**WHAT NEEDS TO BE DONE:** For the string "anchor", search the entries below and copy every line where it appears.

**EXERCISE MATERIALS:**
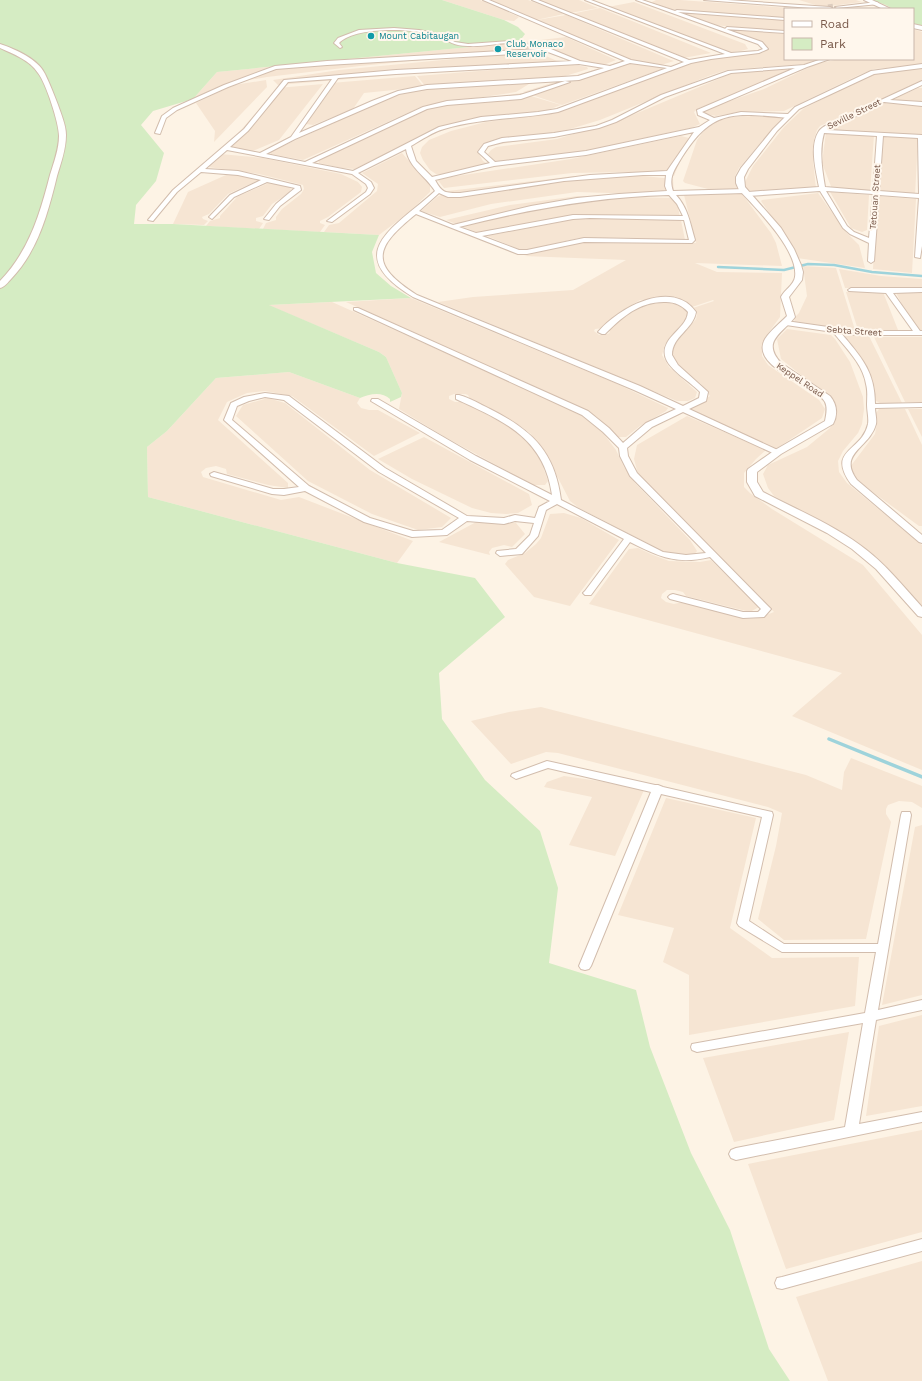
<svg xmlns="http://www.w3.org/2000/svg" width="922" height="1381" viewBox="0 0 922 1381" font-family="'Work Sans',sans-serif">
  <rect width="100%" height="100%" fill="#fdf3e5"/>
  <path fill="#f6e5d3" d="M442,0H480L519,17L514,21L504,20Z
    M491,0H528L564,14L536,20Z
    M538,0H579L598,8L570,13Z
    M656,0H680L804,9H785V18L667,9L653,4L652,2Z
    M799,0H856L862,2L822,7Z
    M634,2L745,44L748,49L741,51L726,53L608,7Z
    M600,8L711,53L683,58L571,14Z
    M679,13L785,20V31L712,25Z
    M566,15L671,60L674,61L658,66L628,60L537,20Z
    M723,29L785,34V59H824L804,64L727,70L711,75L600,120L547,136L490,146L479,154L483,161L490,165L443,175L436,174L430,170L423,160L420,153L422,147L429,140L451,131L486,122L551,113L689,63L713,58L753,54L762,48L758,44Z
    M913,29L922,32V65L874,69L859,75L784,111L739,112L716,116L702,113V112L707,109L764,89L816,64L839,59H913Z
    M566,37L616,60L601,66L568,61L524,42Z
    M519,42L532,49L360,66L267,77L225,84L193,99L217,72Z
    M535,51L557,61L278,85L273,80L339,70Z
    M622,61L665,68L562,105L523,92Z
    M567,64L587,67L588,69L562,77L426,87L417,76Z
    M785,68L792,69L746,92L699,108L694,112L700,124L691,128L571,154L496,162L488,154L491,150L496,147L557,139L623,119L735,72Z
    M922,68V81L820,126L817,130L814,139L813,161L816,188L753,192L746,189L745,182L753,166L784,127L803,109L850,85L878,73Z
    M415,76L424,87L364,93L353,109L313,125L306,124L305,123L331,83Z
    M266,80L267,87L214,142L215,131L196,103L234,85Z
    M525,83L529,84L516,92L423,106L303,160L271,154L270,152L381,101L415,90Z
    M323,84L279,140L253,151L225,148L278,88Z
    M918,88H922V103L892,100Z
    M521,93L561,105L545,111L477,120L454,126L418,138L355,169L342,168L319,163L318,160L422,110L439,106Z
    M885,103L922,105V135L823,130Z
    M754,116L782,118L739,168L735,176L737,191L708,189L685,183L683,181L697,140L706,128L720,120L734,117Z
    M826,132L874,135L870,192L832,189L822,163Z
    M881,135L918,137L915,196L877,193Z
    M681,136L689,138L674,176L629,172L572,173L444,188L437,179L571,159Z
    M402,153L415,168L430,180V192L408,213L379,235L324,232L329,225L339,223L377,191L378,184L362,173Z
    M220,154L263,158L341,174L358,182L362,187L361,192L328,217L320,221V223L325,225L320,232L263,229L266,223L276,220V217L282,209L301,194L304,189L303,185L259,174L208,167Z
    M232,174L259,180L228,194L209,214L202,217L203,219L208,221L204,225L173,224L188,192L226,175Z
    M634,175L673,179L674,195L577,192L491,204L440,217L421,211L437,197L448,191L575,176Z
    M271,182L289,187L291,189L289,193L272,204L263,216L256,218V221L263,223L259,229L206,226L210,221L220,218V216L237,197Z
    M830,192L869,195L867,230L862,232L851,228Z
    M818,193L846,232L859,245L865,268L797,258L785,236L761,201L762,200Z
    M689,194H742L771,233L776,243L782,266L695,263L717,272L782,273L780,317L764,339L762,346V356L768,365L819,400L825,409L822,418L776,449L689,409L710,396L701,384L677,365L671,351L681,336L696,319L697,314L693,308L714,301L713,300L692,307L681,302L658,299L640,300L622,311L604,328L595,329L594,331L599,335L608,334L610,332L608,329L634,309L656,301L672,302L684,307L689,312L686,321L665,344L662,355L669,367L697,392L695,398L688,401H677L438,302L473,297L573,290L626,260L524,256L578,242L696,243L684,195Z
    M578,196L676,198L680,217L576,215L479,233L446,220L510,205Z
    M877,196L916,199L912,273L873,269Z
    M581,218L681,220L685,240L579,238L523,251L487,236Z
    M803,266L836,268L855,330H838L795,324L794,318L799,313L807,296Z
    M839,269L881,276L922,279V289L845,288Z
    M846,292H883L898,330H858Z
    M896,293H922V332H916Z
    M411,298L613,382L668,408L666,411L640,426L626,437H618L597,417L584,409L346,302Z
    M332,302L573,410L582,416L603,433L616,450L624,467L635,483L690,540L697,551L693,556L666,553L579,508L570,501L545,453L530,433L522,427L470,399L468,395L465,394H454L449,396V399L455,402H463L475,408L515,430L525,438L539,456L548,481L545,485H533L445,437L399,409L402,393L386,357L379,352L268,305Z
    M787,329L831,335L835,339L850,362L863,397L864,409L862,424L858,433L843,451L838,461L839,472L847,483L922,545V612L881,563L826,526L774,496L768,488L763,474L768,465L807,447L830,428L834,420L831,399L781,359L777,339Z
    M847,336H869L902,403H880L876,401L870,382L844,337Z
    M874,337H922V402H905Z
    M289,372L360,398L357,403L361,408L369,410H378L420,433L374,456L292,396L265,391L247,393L227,402L218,420L288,483V488L268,485L227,474L226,469L216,466L206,468L201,472L203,477L281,500L299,497L413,541L397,563L148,497L147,447L167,431L216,378Z
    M268,398L285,403L370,470L451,518L442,527L418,530L372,514L308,481L236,416L243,405Z
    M879,409H905L922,445V526H919L874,493L858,480L850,467L875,434L877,423L876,413Z
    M908,409H922V437Z
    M687,416L766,450L756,459L744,473V487L750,493L772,509L863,565L922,635V770L792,716L842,673L589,604L629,549L638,548L653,555L669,561L700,562L711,560L759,607L750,612L686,596L683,592L675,590H667L662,594L661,598L666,602L674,604L683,602L746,619L759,618L774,612L638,474L634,459L637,445Z
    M424,437L529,494L532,505L518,513L506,514L491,513L472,508L412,479L378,459Z
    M564,513L581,518L619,540L570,606L534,597L505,564L508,560L525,553L536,544L541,538L550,514Z
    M478,521L516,523L525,534L512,547L504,545L492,548L489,552L490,555L439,542Z
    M541,707L806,775L842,790L844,772L851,758L922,786V808L912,802L899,801L888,805L886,809V814L891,822L866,939L784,940L758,919L776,846L782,813L768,807L558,753L546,752L511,764L471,721L509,712Z
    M564,776L599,781L644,790L615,856L569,845L592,797L544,787L547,782Z
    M666,798L756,818L730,928L772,958L859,957L855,1006L689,1035V975L663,962L674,928L618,915Z
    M922,825V995L882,1005L915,827Z
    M922,1015V1106L866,1116L879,1026Z
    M849,1032L834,1120L734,1142L703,1058Z
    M922,1130V1232L786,1269L748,1164Z
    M922,1261V1381H828L796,1297Z"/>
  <path fill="#d5ecc3" d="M0,0H442L504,20L518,27L525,34L519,42L217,72L193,99L153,111L141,125L164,153L156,181L136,205L134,224H173L379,235L372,252L376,273L391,286L411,298L269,305L379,352L386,357L402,393L401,397L390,402V399C382,391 369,394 360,398L289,372L216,378L167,431L147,447L148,497L397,563L475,578L505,617L439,673L442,719L485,780L540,831L558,888L549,963L636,990L650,1047L691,1153L730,1230L769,1349L790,1381H0Z
    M872,0H922V26L913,23V9H893L886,5Z"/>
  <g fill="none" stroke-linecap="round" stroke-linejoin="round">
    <path stroke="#9ed3db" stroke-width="2.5" d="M718,267L784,270L808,264L834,265L872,272L922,276"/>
    <path stroke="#9ed3db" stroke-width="3.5" d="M829,739L922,777"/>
    <path stroke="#dcccbe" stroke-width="5" stroke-dasharray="5 2.5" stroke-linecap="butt" d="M828,7L835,6"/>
    <defs>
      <path id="minor" d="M483,0H489L631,60L671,67L684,62L532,0H538L689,60L725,54L585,0H591L731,53L758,51L763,49L758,44L636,0H642L675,11L677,10L785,18V20L678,12L762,42L768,49L759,53L711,59L691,63L558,112C520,119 481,118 444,129C433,132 421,140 411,146L416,161L432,177L490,163L478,152L484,144L502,138L554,133L596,126L612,120L661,95L728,71L804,65L822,59H830L807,67L702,112L714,118L741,112L788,114L791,116L788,118C735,113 713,108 682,157C675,169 668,177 673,191L745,189L748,191L745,193L676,195C688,208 690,223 695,240L692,243L584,242L527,254H518L416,214C375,247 368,264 417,295L640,386L683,406L699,398L700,392C685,376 648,361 673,335C680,327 687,322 688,312C683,306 675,302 666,302C640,301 622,317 605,334H602L598,332C618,308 672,278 696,312C693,330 672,336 672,355L678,365L708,392L706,401L689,409L782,452L778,454H775L683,412L652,427L627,448L628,456L637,473L769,607L771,609L764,617L743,618L670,599L668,597L670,595L673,594L743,612H758L761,609L710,557C676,565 660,557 630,542L591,595H585L583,593L585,591L624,539L557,504L546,510L538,536L522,554L500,556L496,553L497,551L516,549L530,535L534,523L515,521L504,524L467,521L447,535L412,537L364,522L305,491L284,495L272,494L211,476L210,474L214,472L273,489H284L299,487L224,420L231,403L244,397L265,393L289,396L385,468L467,516L504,518L515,515L535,518L539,507L550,501L470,460L371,401L372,399H378L476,456L552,495C544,437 503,421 456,399V395H459C470,398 480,404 490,409C532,430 555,452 561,500L663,552L686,555L706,553L630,476L620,456L619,448L603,432L582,415L354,310V308H358L588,411L609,428L623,443L646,423L676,409L634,390L413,297C340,253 394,228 435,191C425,175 409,168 406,149L358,173L371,182L374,188L370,194L332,222L327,221L366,192L368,188L366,184L352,174L227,150L205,169L238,171L300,186L301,190L280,206L269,220L264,219L276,204L295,188L267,182L234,197L212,219L209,217L210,216L230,195L261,180L238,175L201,172L177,192L153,221L148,220L173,190L244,129L284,80L396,70L572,61L548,52L327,65L276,69L228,87L177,110L166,118L160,134L155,133L162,116L173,108L224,85L275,66L327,61L538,49C529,47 520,44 511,43C497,43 483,47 468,46C454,46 449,41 437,36C415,28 356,26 339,43L342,47L340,48L334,43L338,38L359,30L394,28L419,30L439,34L455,42L468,44L511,41L551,49L580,61L610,66L625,61ZM630,63L667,68L557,109L538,112L481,117L439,127L353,171L312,163L427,109L447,105L521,99L570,82L565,81L520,95L447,101L423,107L305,162L266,154L295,139L399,94L427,89L579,80ZM579,64L604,68L578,76L427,85L398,91L372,101L299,133L338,78L396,74ZM795,68L697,110L698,115L710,120L699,127L586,151L495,162L484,152L488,146L503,142L554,137L599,128L616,122L665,97L731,73ZM332,79L291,137L260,153L230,147L248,131L288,82ZM694,132L667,171L590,175L460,193C445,193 442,193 435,180L494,166L586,155ZM643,175H666L665,186L667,191L619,194L577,198L531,206L453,225L419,211L439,193L448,197H460L564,181ZM669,195L677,204L683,216L573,215L476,233L459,227C530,209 597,197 669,195ZM590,218L684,220L689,240L584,238L527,250H519L482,236L573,219ZM265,397L284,400L379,472L459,518L442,530L413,531L370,518L309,486L232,420L237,406L249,401Z
        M704,0H727L830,7L832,8L824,9Z
        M877,2L879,4L837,8L835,7Z
        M727,27L785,31V33L725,29Z
        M922,81V85L890,100L922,102V106L884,102L828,130L922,135V246L920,258L915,257L919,198L879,195L874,261L871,263L868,261L869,243L850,234L843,228L820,191L748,196L745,194L748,192L819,187C816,171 809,146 819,131C821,128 825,126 827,125ZM824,133L877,136L873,191L825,187C822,169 819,151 824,133ZM883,136L918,138L919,194L879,191ZM826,191L873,194L869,238L854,232L847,226Z
        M851,288H922V292L893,293L920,331H922V335H856L841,333C861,357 875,371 875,404L922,403V407L875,408C875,413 877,419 876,424C870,448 837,453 857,480L922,535V543L919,542L851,484C826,449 862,452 868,424C869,418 867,411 867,405C867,398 868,391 866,384C863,364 845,347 833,332L786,325L782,323L786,321L856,331H913L886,293L849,291L848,290Z
        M547,761L655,785H658L663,787L772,812L773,815L749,921L784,944H878L901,815L902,812H910L911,815L878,1010L922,1000V1010L876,1020L859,1124L922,1112V1122L736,1160L731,1158L729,1154L731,1150L736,1148L845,1127L863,1023L697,1052L692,1050L691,1047L692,1044L865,1013L876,952H782L739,926L737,923L762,817L661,794L591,966L589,969L585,970L581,969L579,966L651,792L548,768L516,779L511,776L512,774Z
        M922,1239V1251L782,1289L777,1288L775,1283L777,1278L782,1277Z"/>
      <path id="tertiary" d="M864,0H872L891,9H883Z
        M913,24L922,26V30L913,28Z
        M0,44C15,49 38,59 45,74C50,84 54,95 58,105C61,114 66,125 66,135C66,149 61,163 57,176C48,213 38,251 11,279C8,282 5,287 0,288V281C29,251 40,214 50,175C54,162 59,149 59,136C59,123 46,83 38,73C30,60 13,54 0,48Z
        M922,64V68L874,74L799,109L777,131L748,169L744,177L745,187L781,228L794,249L801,265L803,272L802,280L789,297L795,317C782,334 761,341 781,363L830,396C837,404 838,415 833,424L781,454L757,472V482L763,492C795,509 830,523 860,545C884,562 902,585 922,607V617L918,616L876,569L852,549L827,533L755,496L747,482V471L748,469L775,450L825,421C826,415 828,408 825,402C816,385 749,368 765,339C770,331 780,323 787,316L781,297C784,290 794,285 795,277C799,251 756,208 739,190L736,183V177L741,168L773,129L795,107L871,71Z"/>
    </defs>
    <use href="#minor" stroke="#d2bdad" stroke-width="2"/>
    <use href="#tertiary" stroke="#d2bdad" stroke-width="2"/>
    <use href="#minor" fill="#fff" fill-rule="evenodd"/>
    <use href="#tertiary" fill="#fff" fill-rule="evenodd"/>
  </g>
  <g fill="#0f9aa8" stroke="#fff7ed" stroke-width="1.5">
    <circle cx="371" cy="36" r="4"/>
    <circle cx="498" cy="49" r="4"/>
  </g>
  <g text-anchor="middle" stroke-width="4" stroke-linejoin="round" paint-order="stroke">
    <g font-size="9" fill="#0d838f" stroke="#fff7ed" text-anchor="start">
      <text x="379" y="39">Mount Cabitaugan</text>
      <text x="506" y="47">Club Monaco<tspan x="506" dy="10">Reservoir</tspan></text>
    </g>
    <g font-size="9" fill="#785849" stroke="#fff7ed">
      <text transform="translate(854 114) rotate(-26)" y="3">Seville Street</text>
      <text transform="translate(875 197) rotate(-86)" y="3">Tetouan Street</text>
      <text transform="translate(854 331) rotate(4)" y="3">Sebta Street</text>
      <text transform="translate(800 380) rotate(34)" y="3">Keppel Road</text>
    </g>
  </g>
  <rect x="784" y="8" width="130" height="52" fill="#fff7ed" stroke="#c9b7ab"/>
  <rect x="792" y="21" width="20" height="6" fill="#ffffff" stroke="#c9b7ab"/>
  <text x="820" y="28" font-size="12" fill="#785849">Road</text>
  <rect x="792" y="38" width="20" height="12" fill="#d5ecc3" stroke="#c9b7ab"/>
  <text x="820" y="48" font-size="12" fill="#785849">Park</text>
</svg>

**EXPECTED ANSWER:**
  <g text-anchor="middle" stroke-width="4" stroke-linejoin="round" paint-order="stroke">
    <g font-size="9" fill="#0d838f" stroke="#fff7ed" text-anchor="start">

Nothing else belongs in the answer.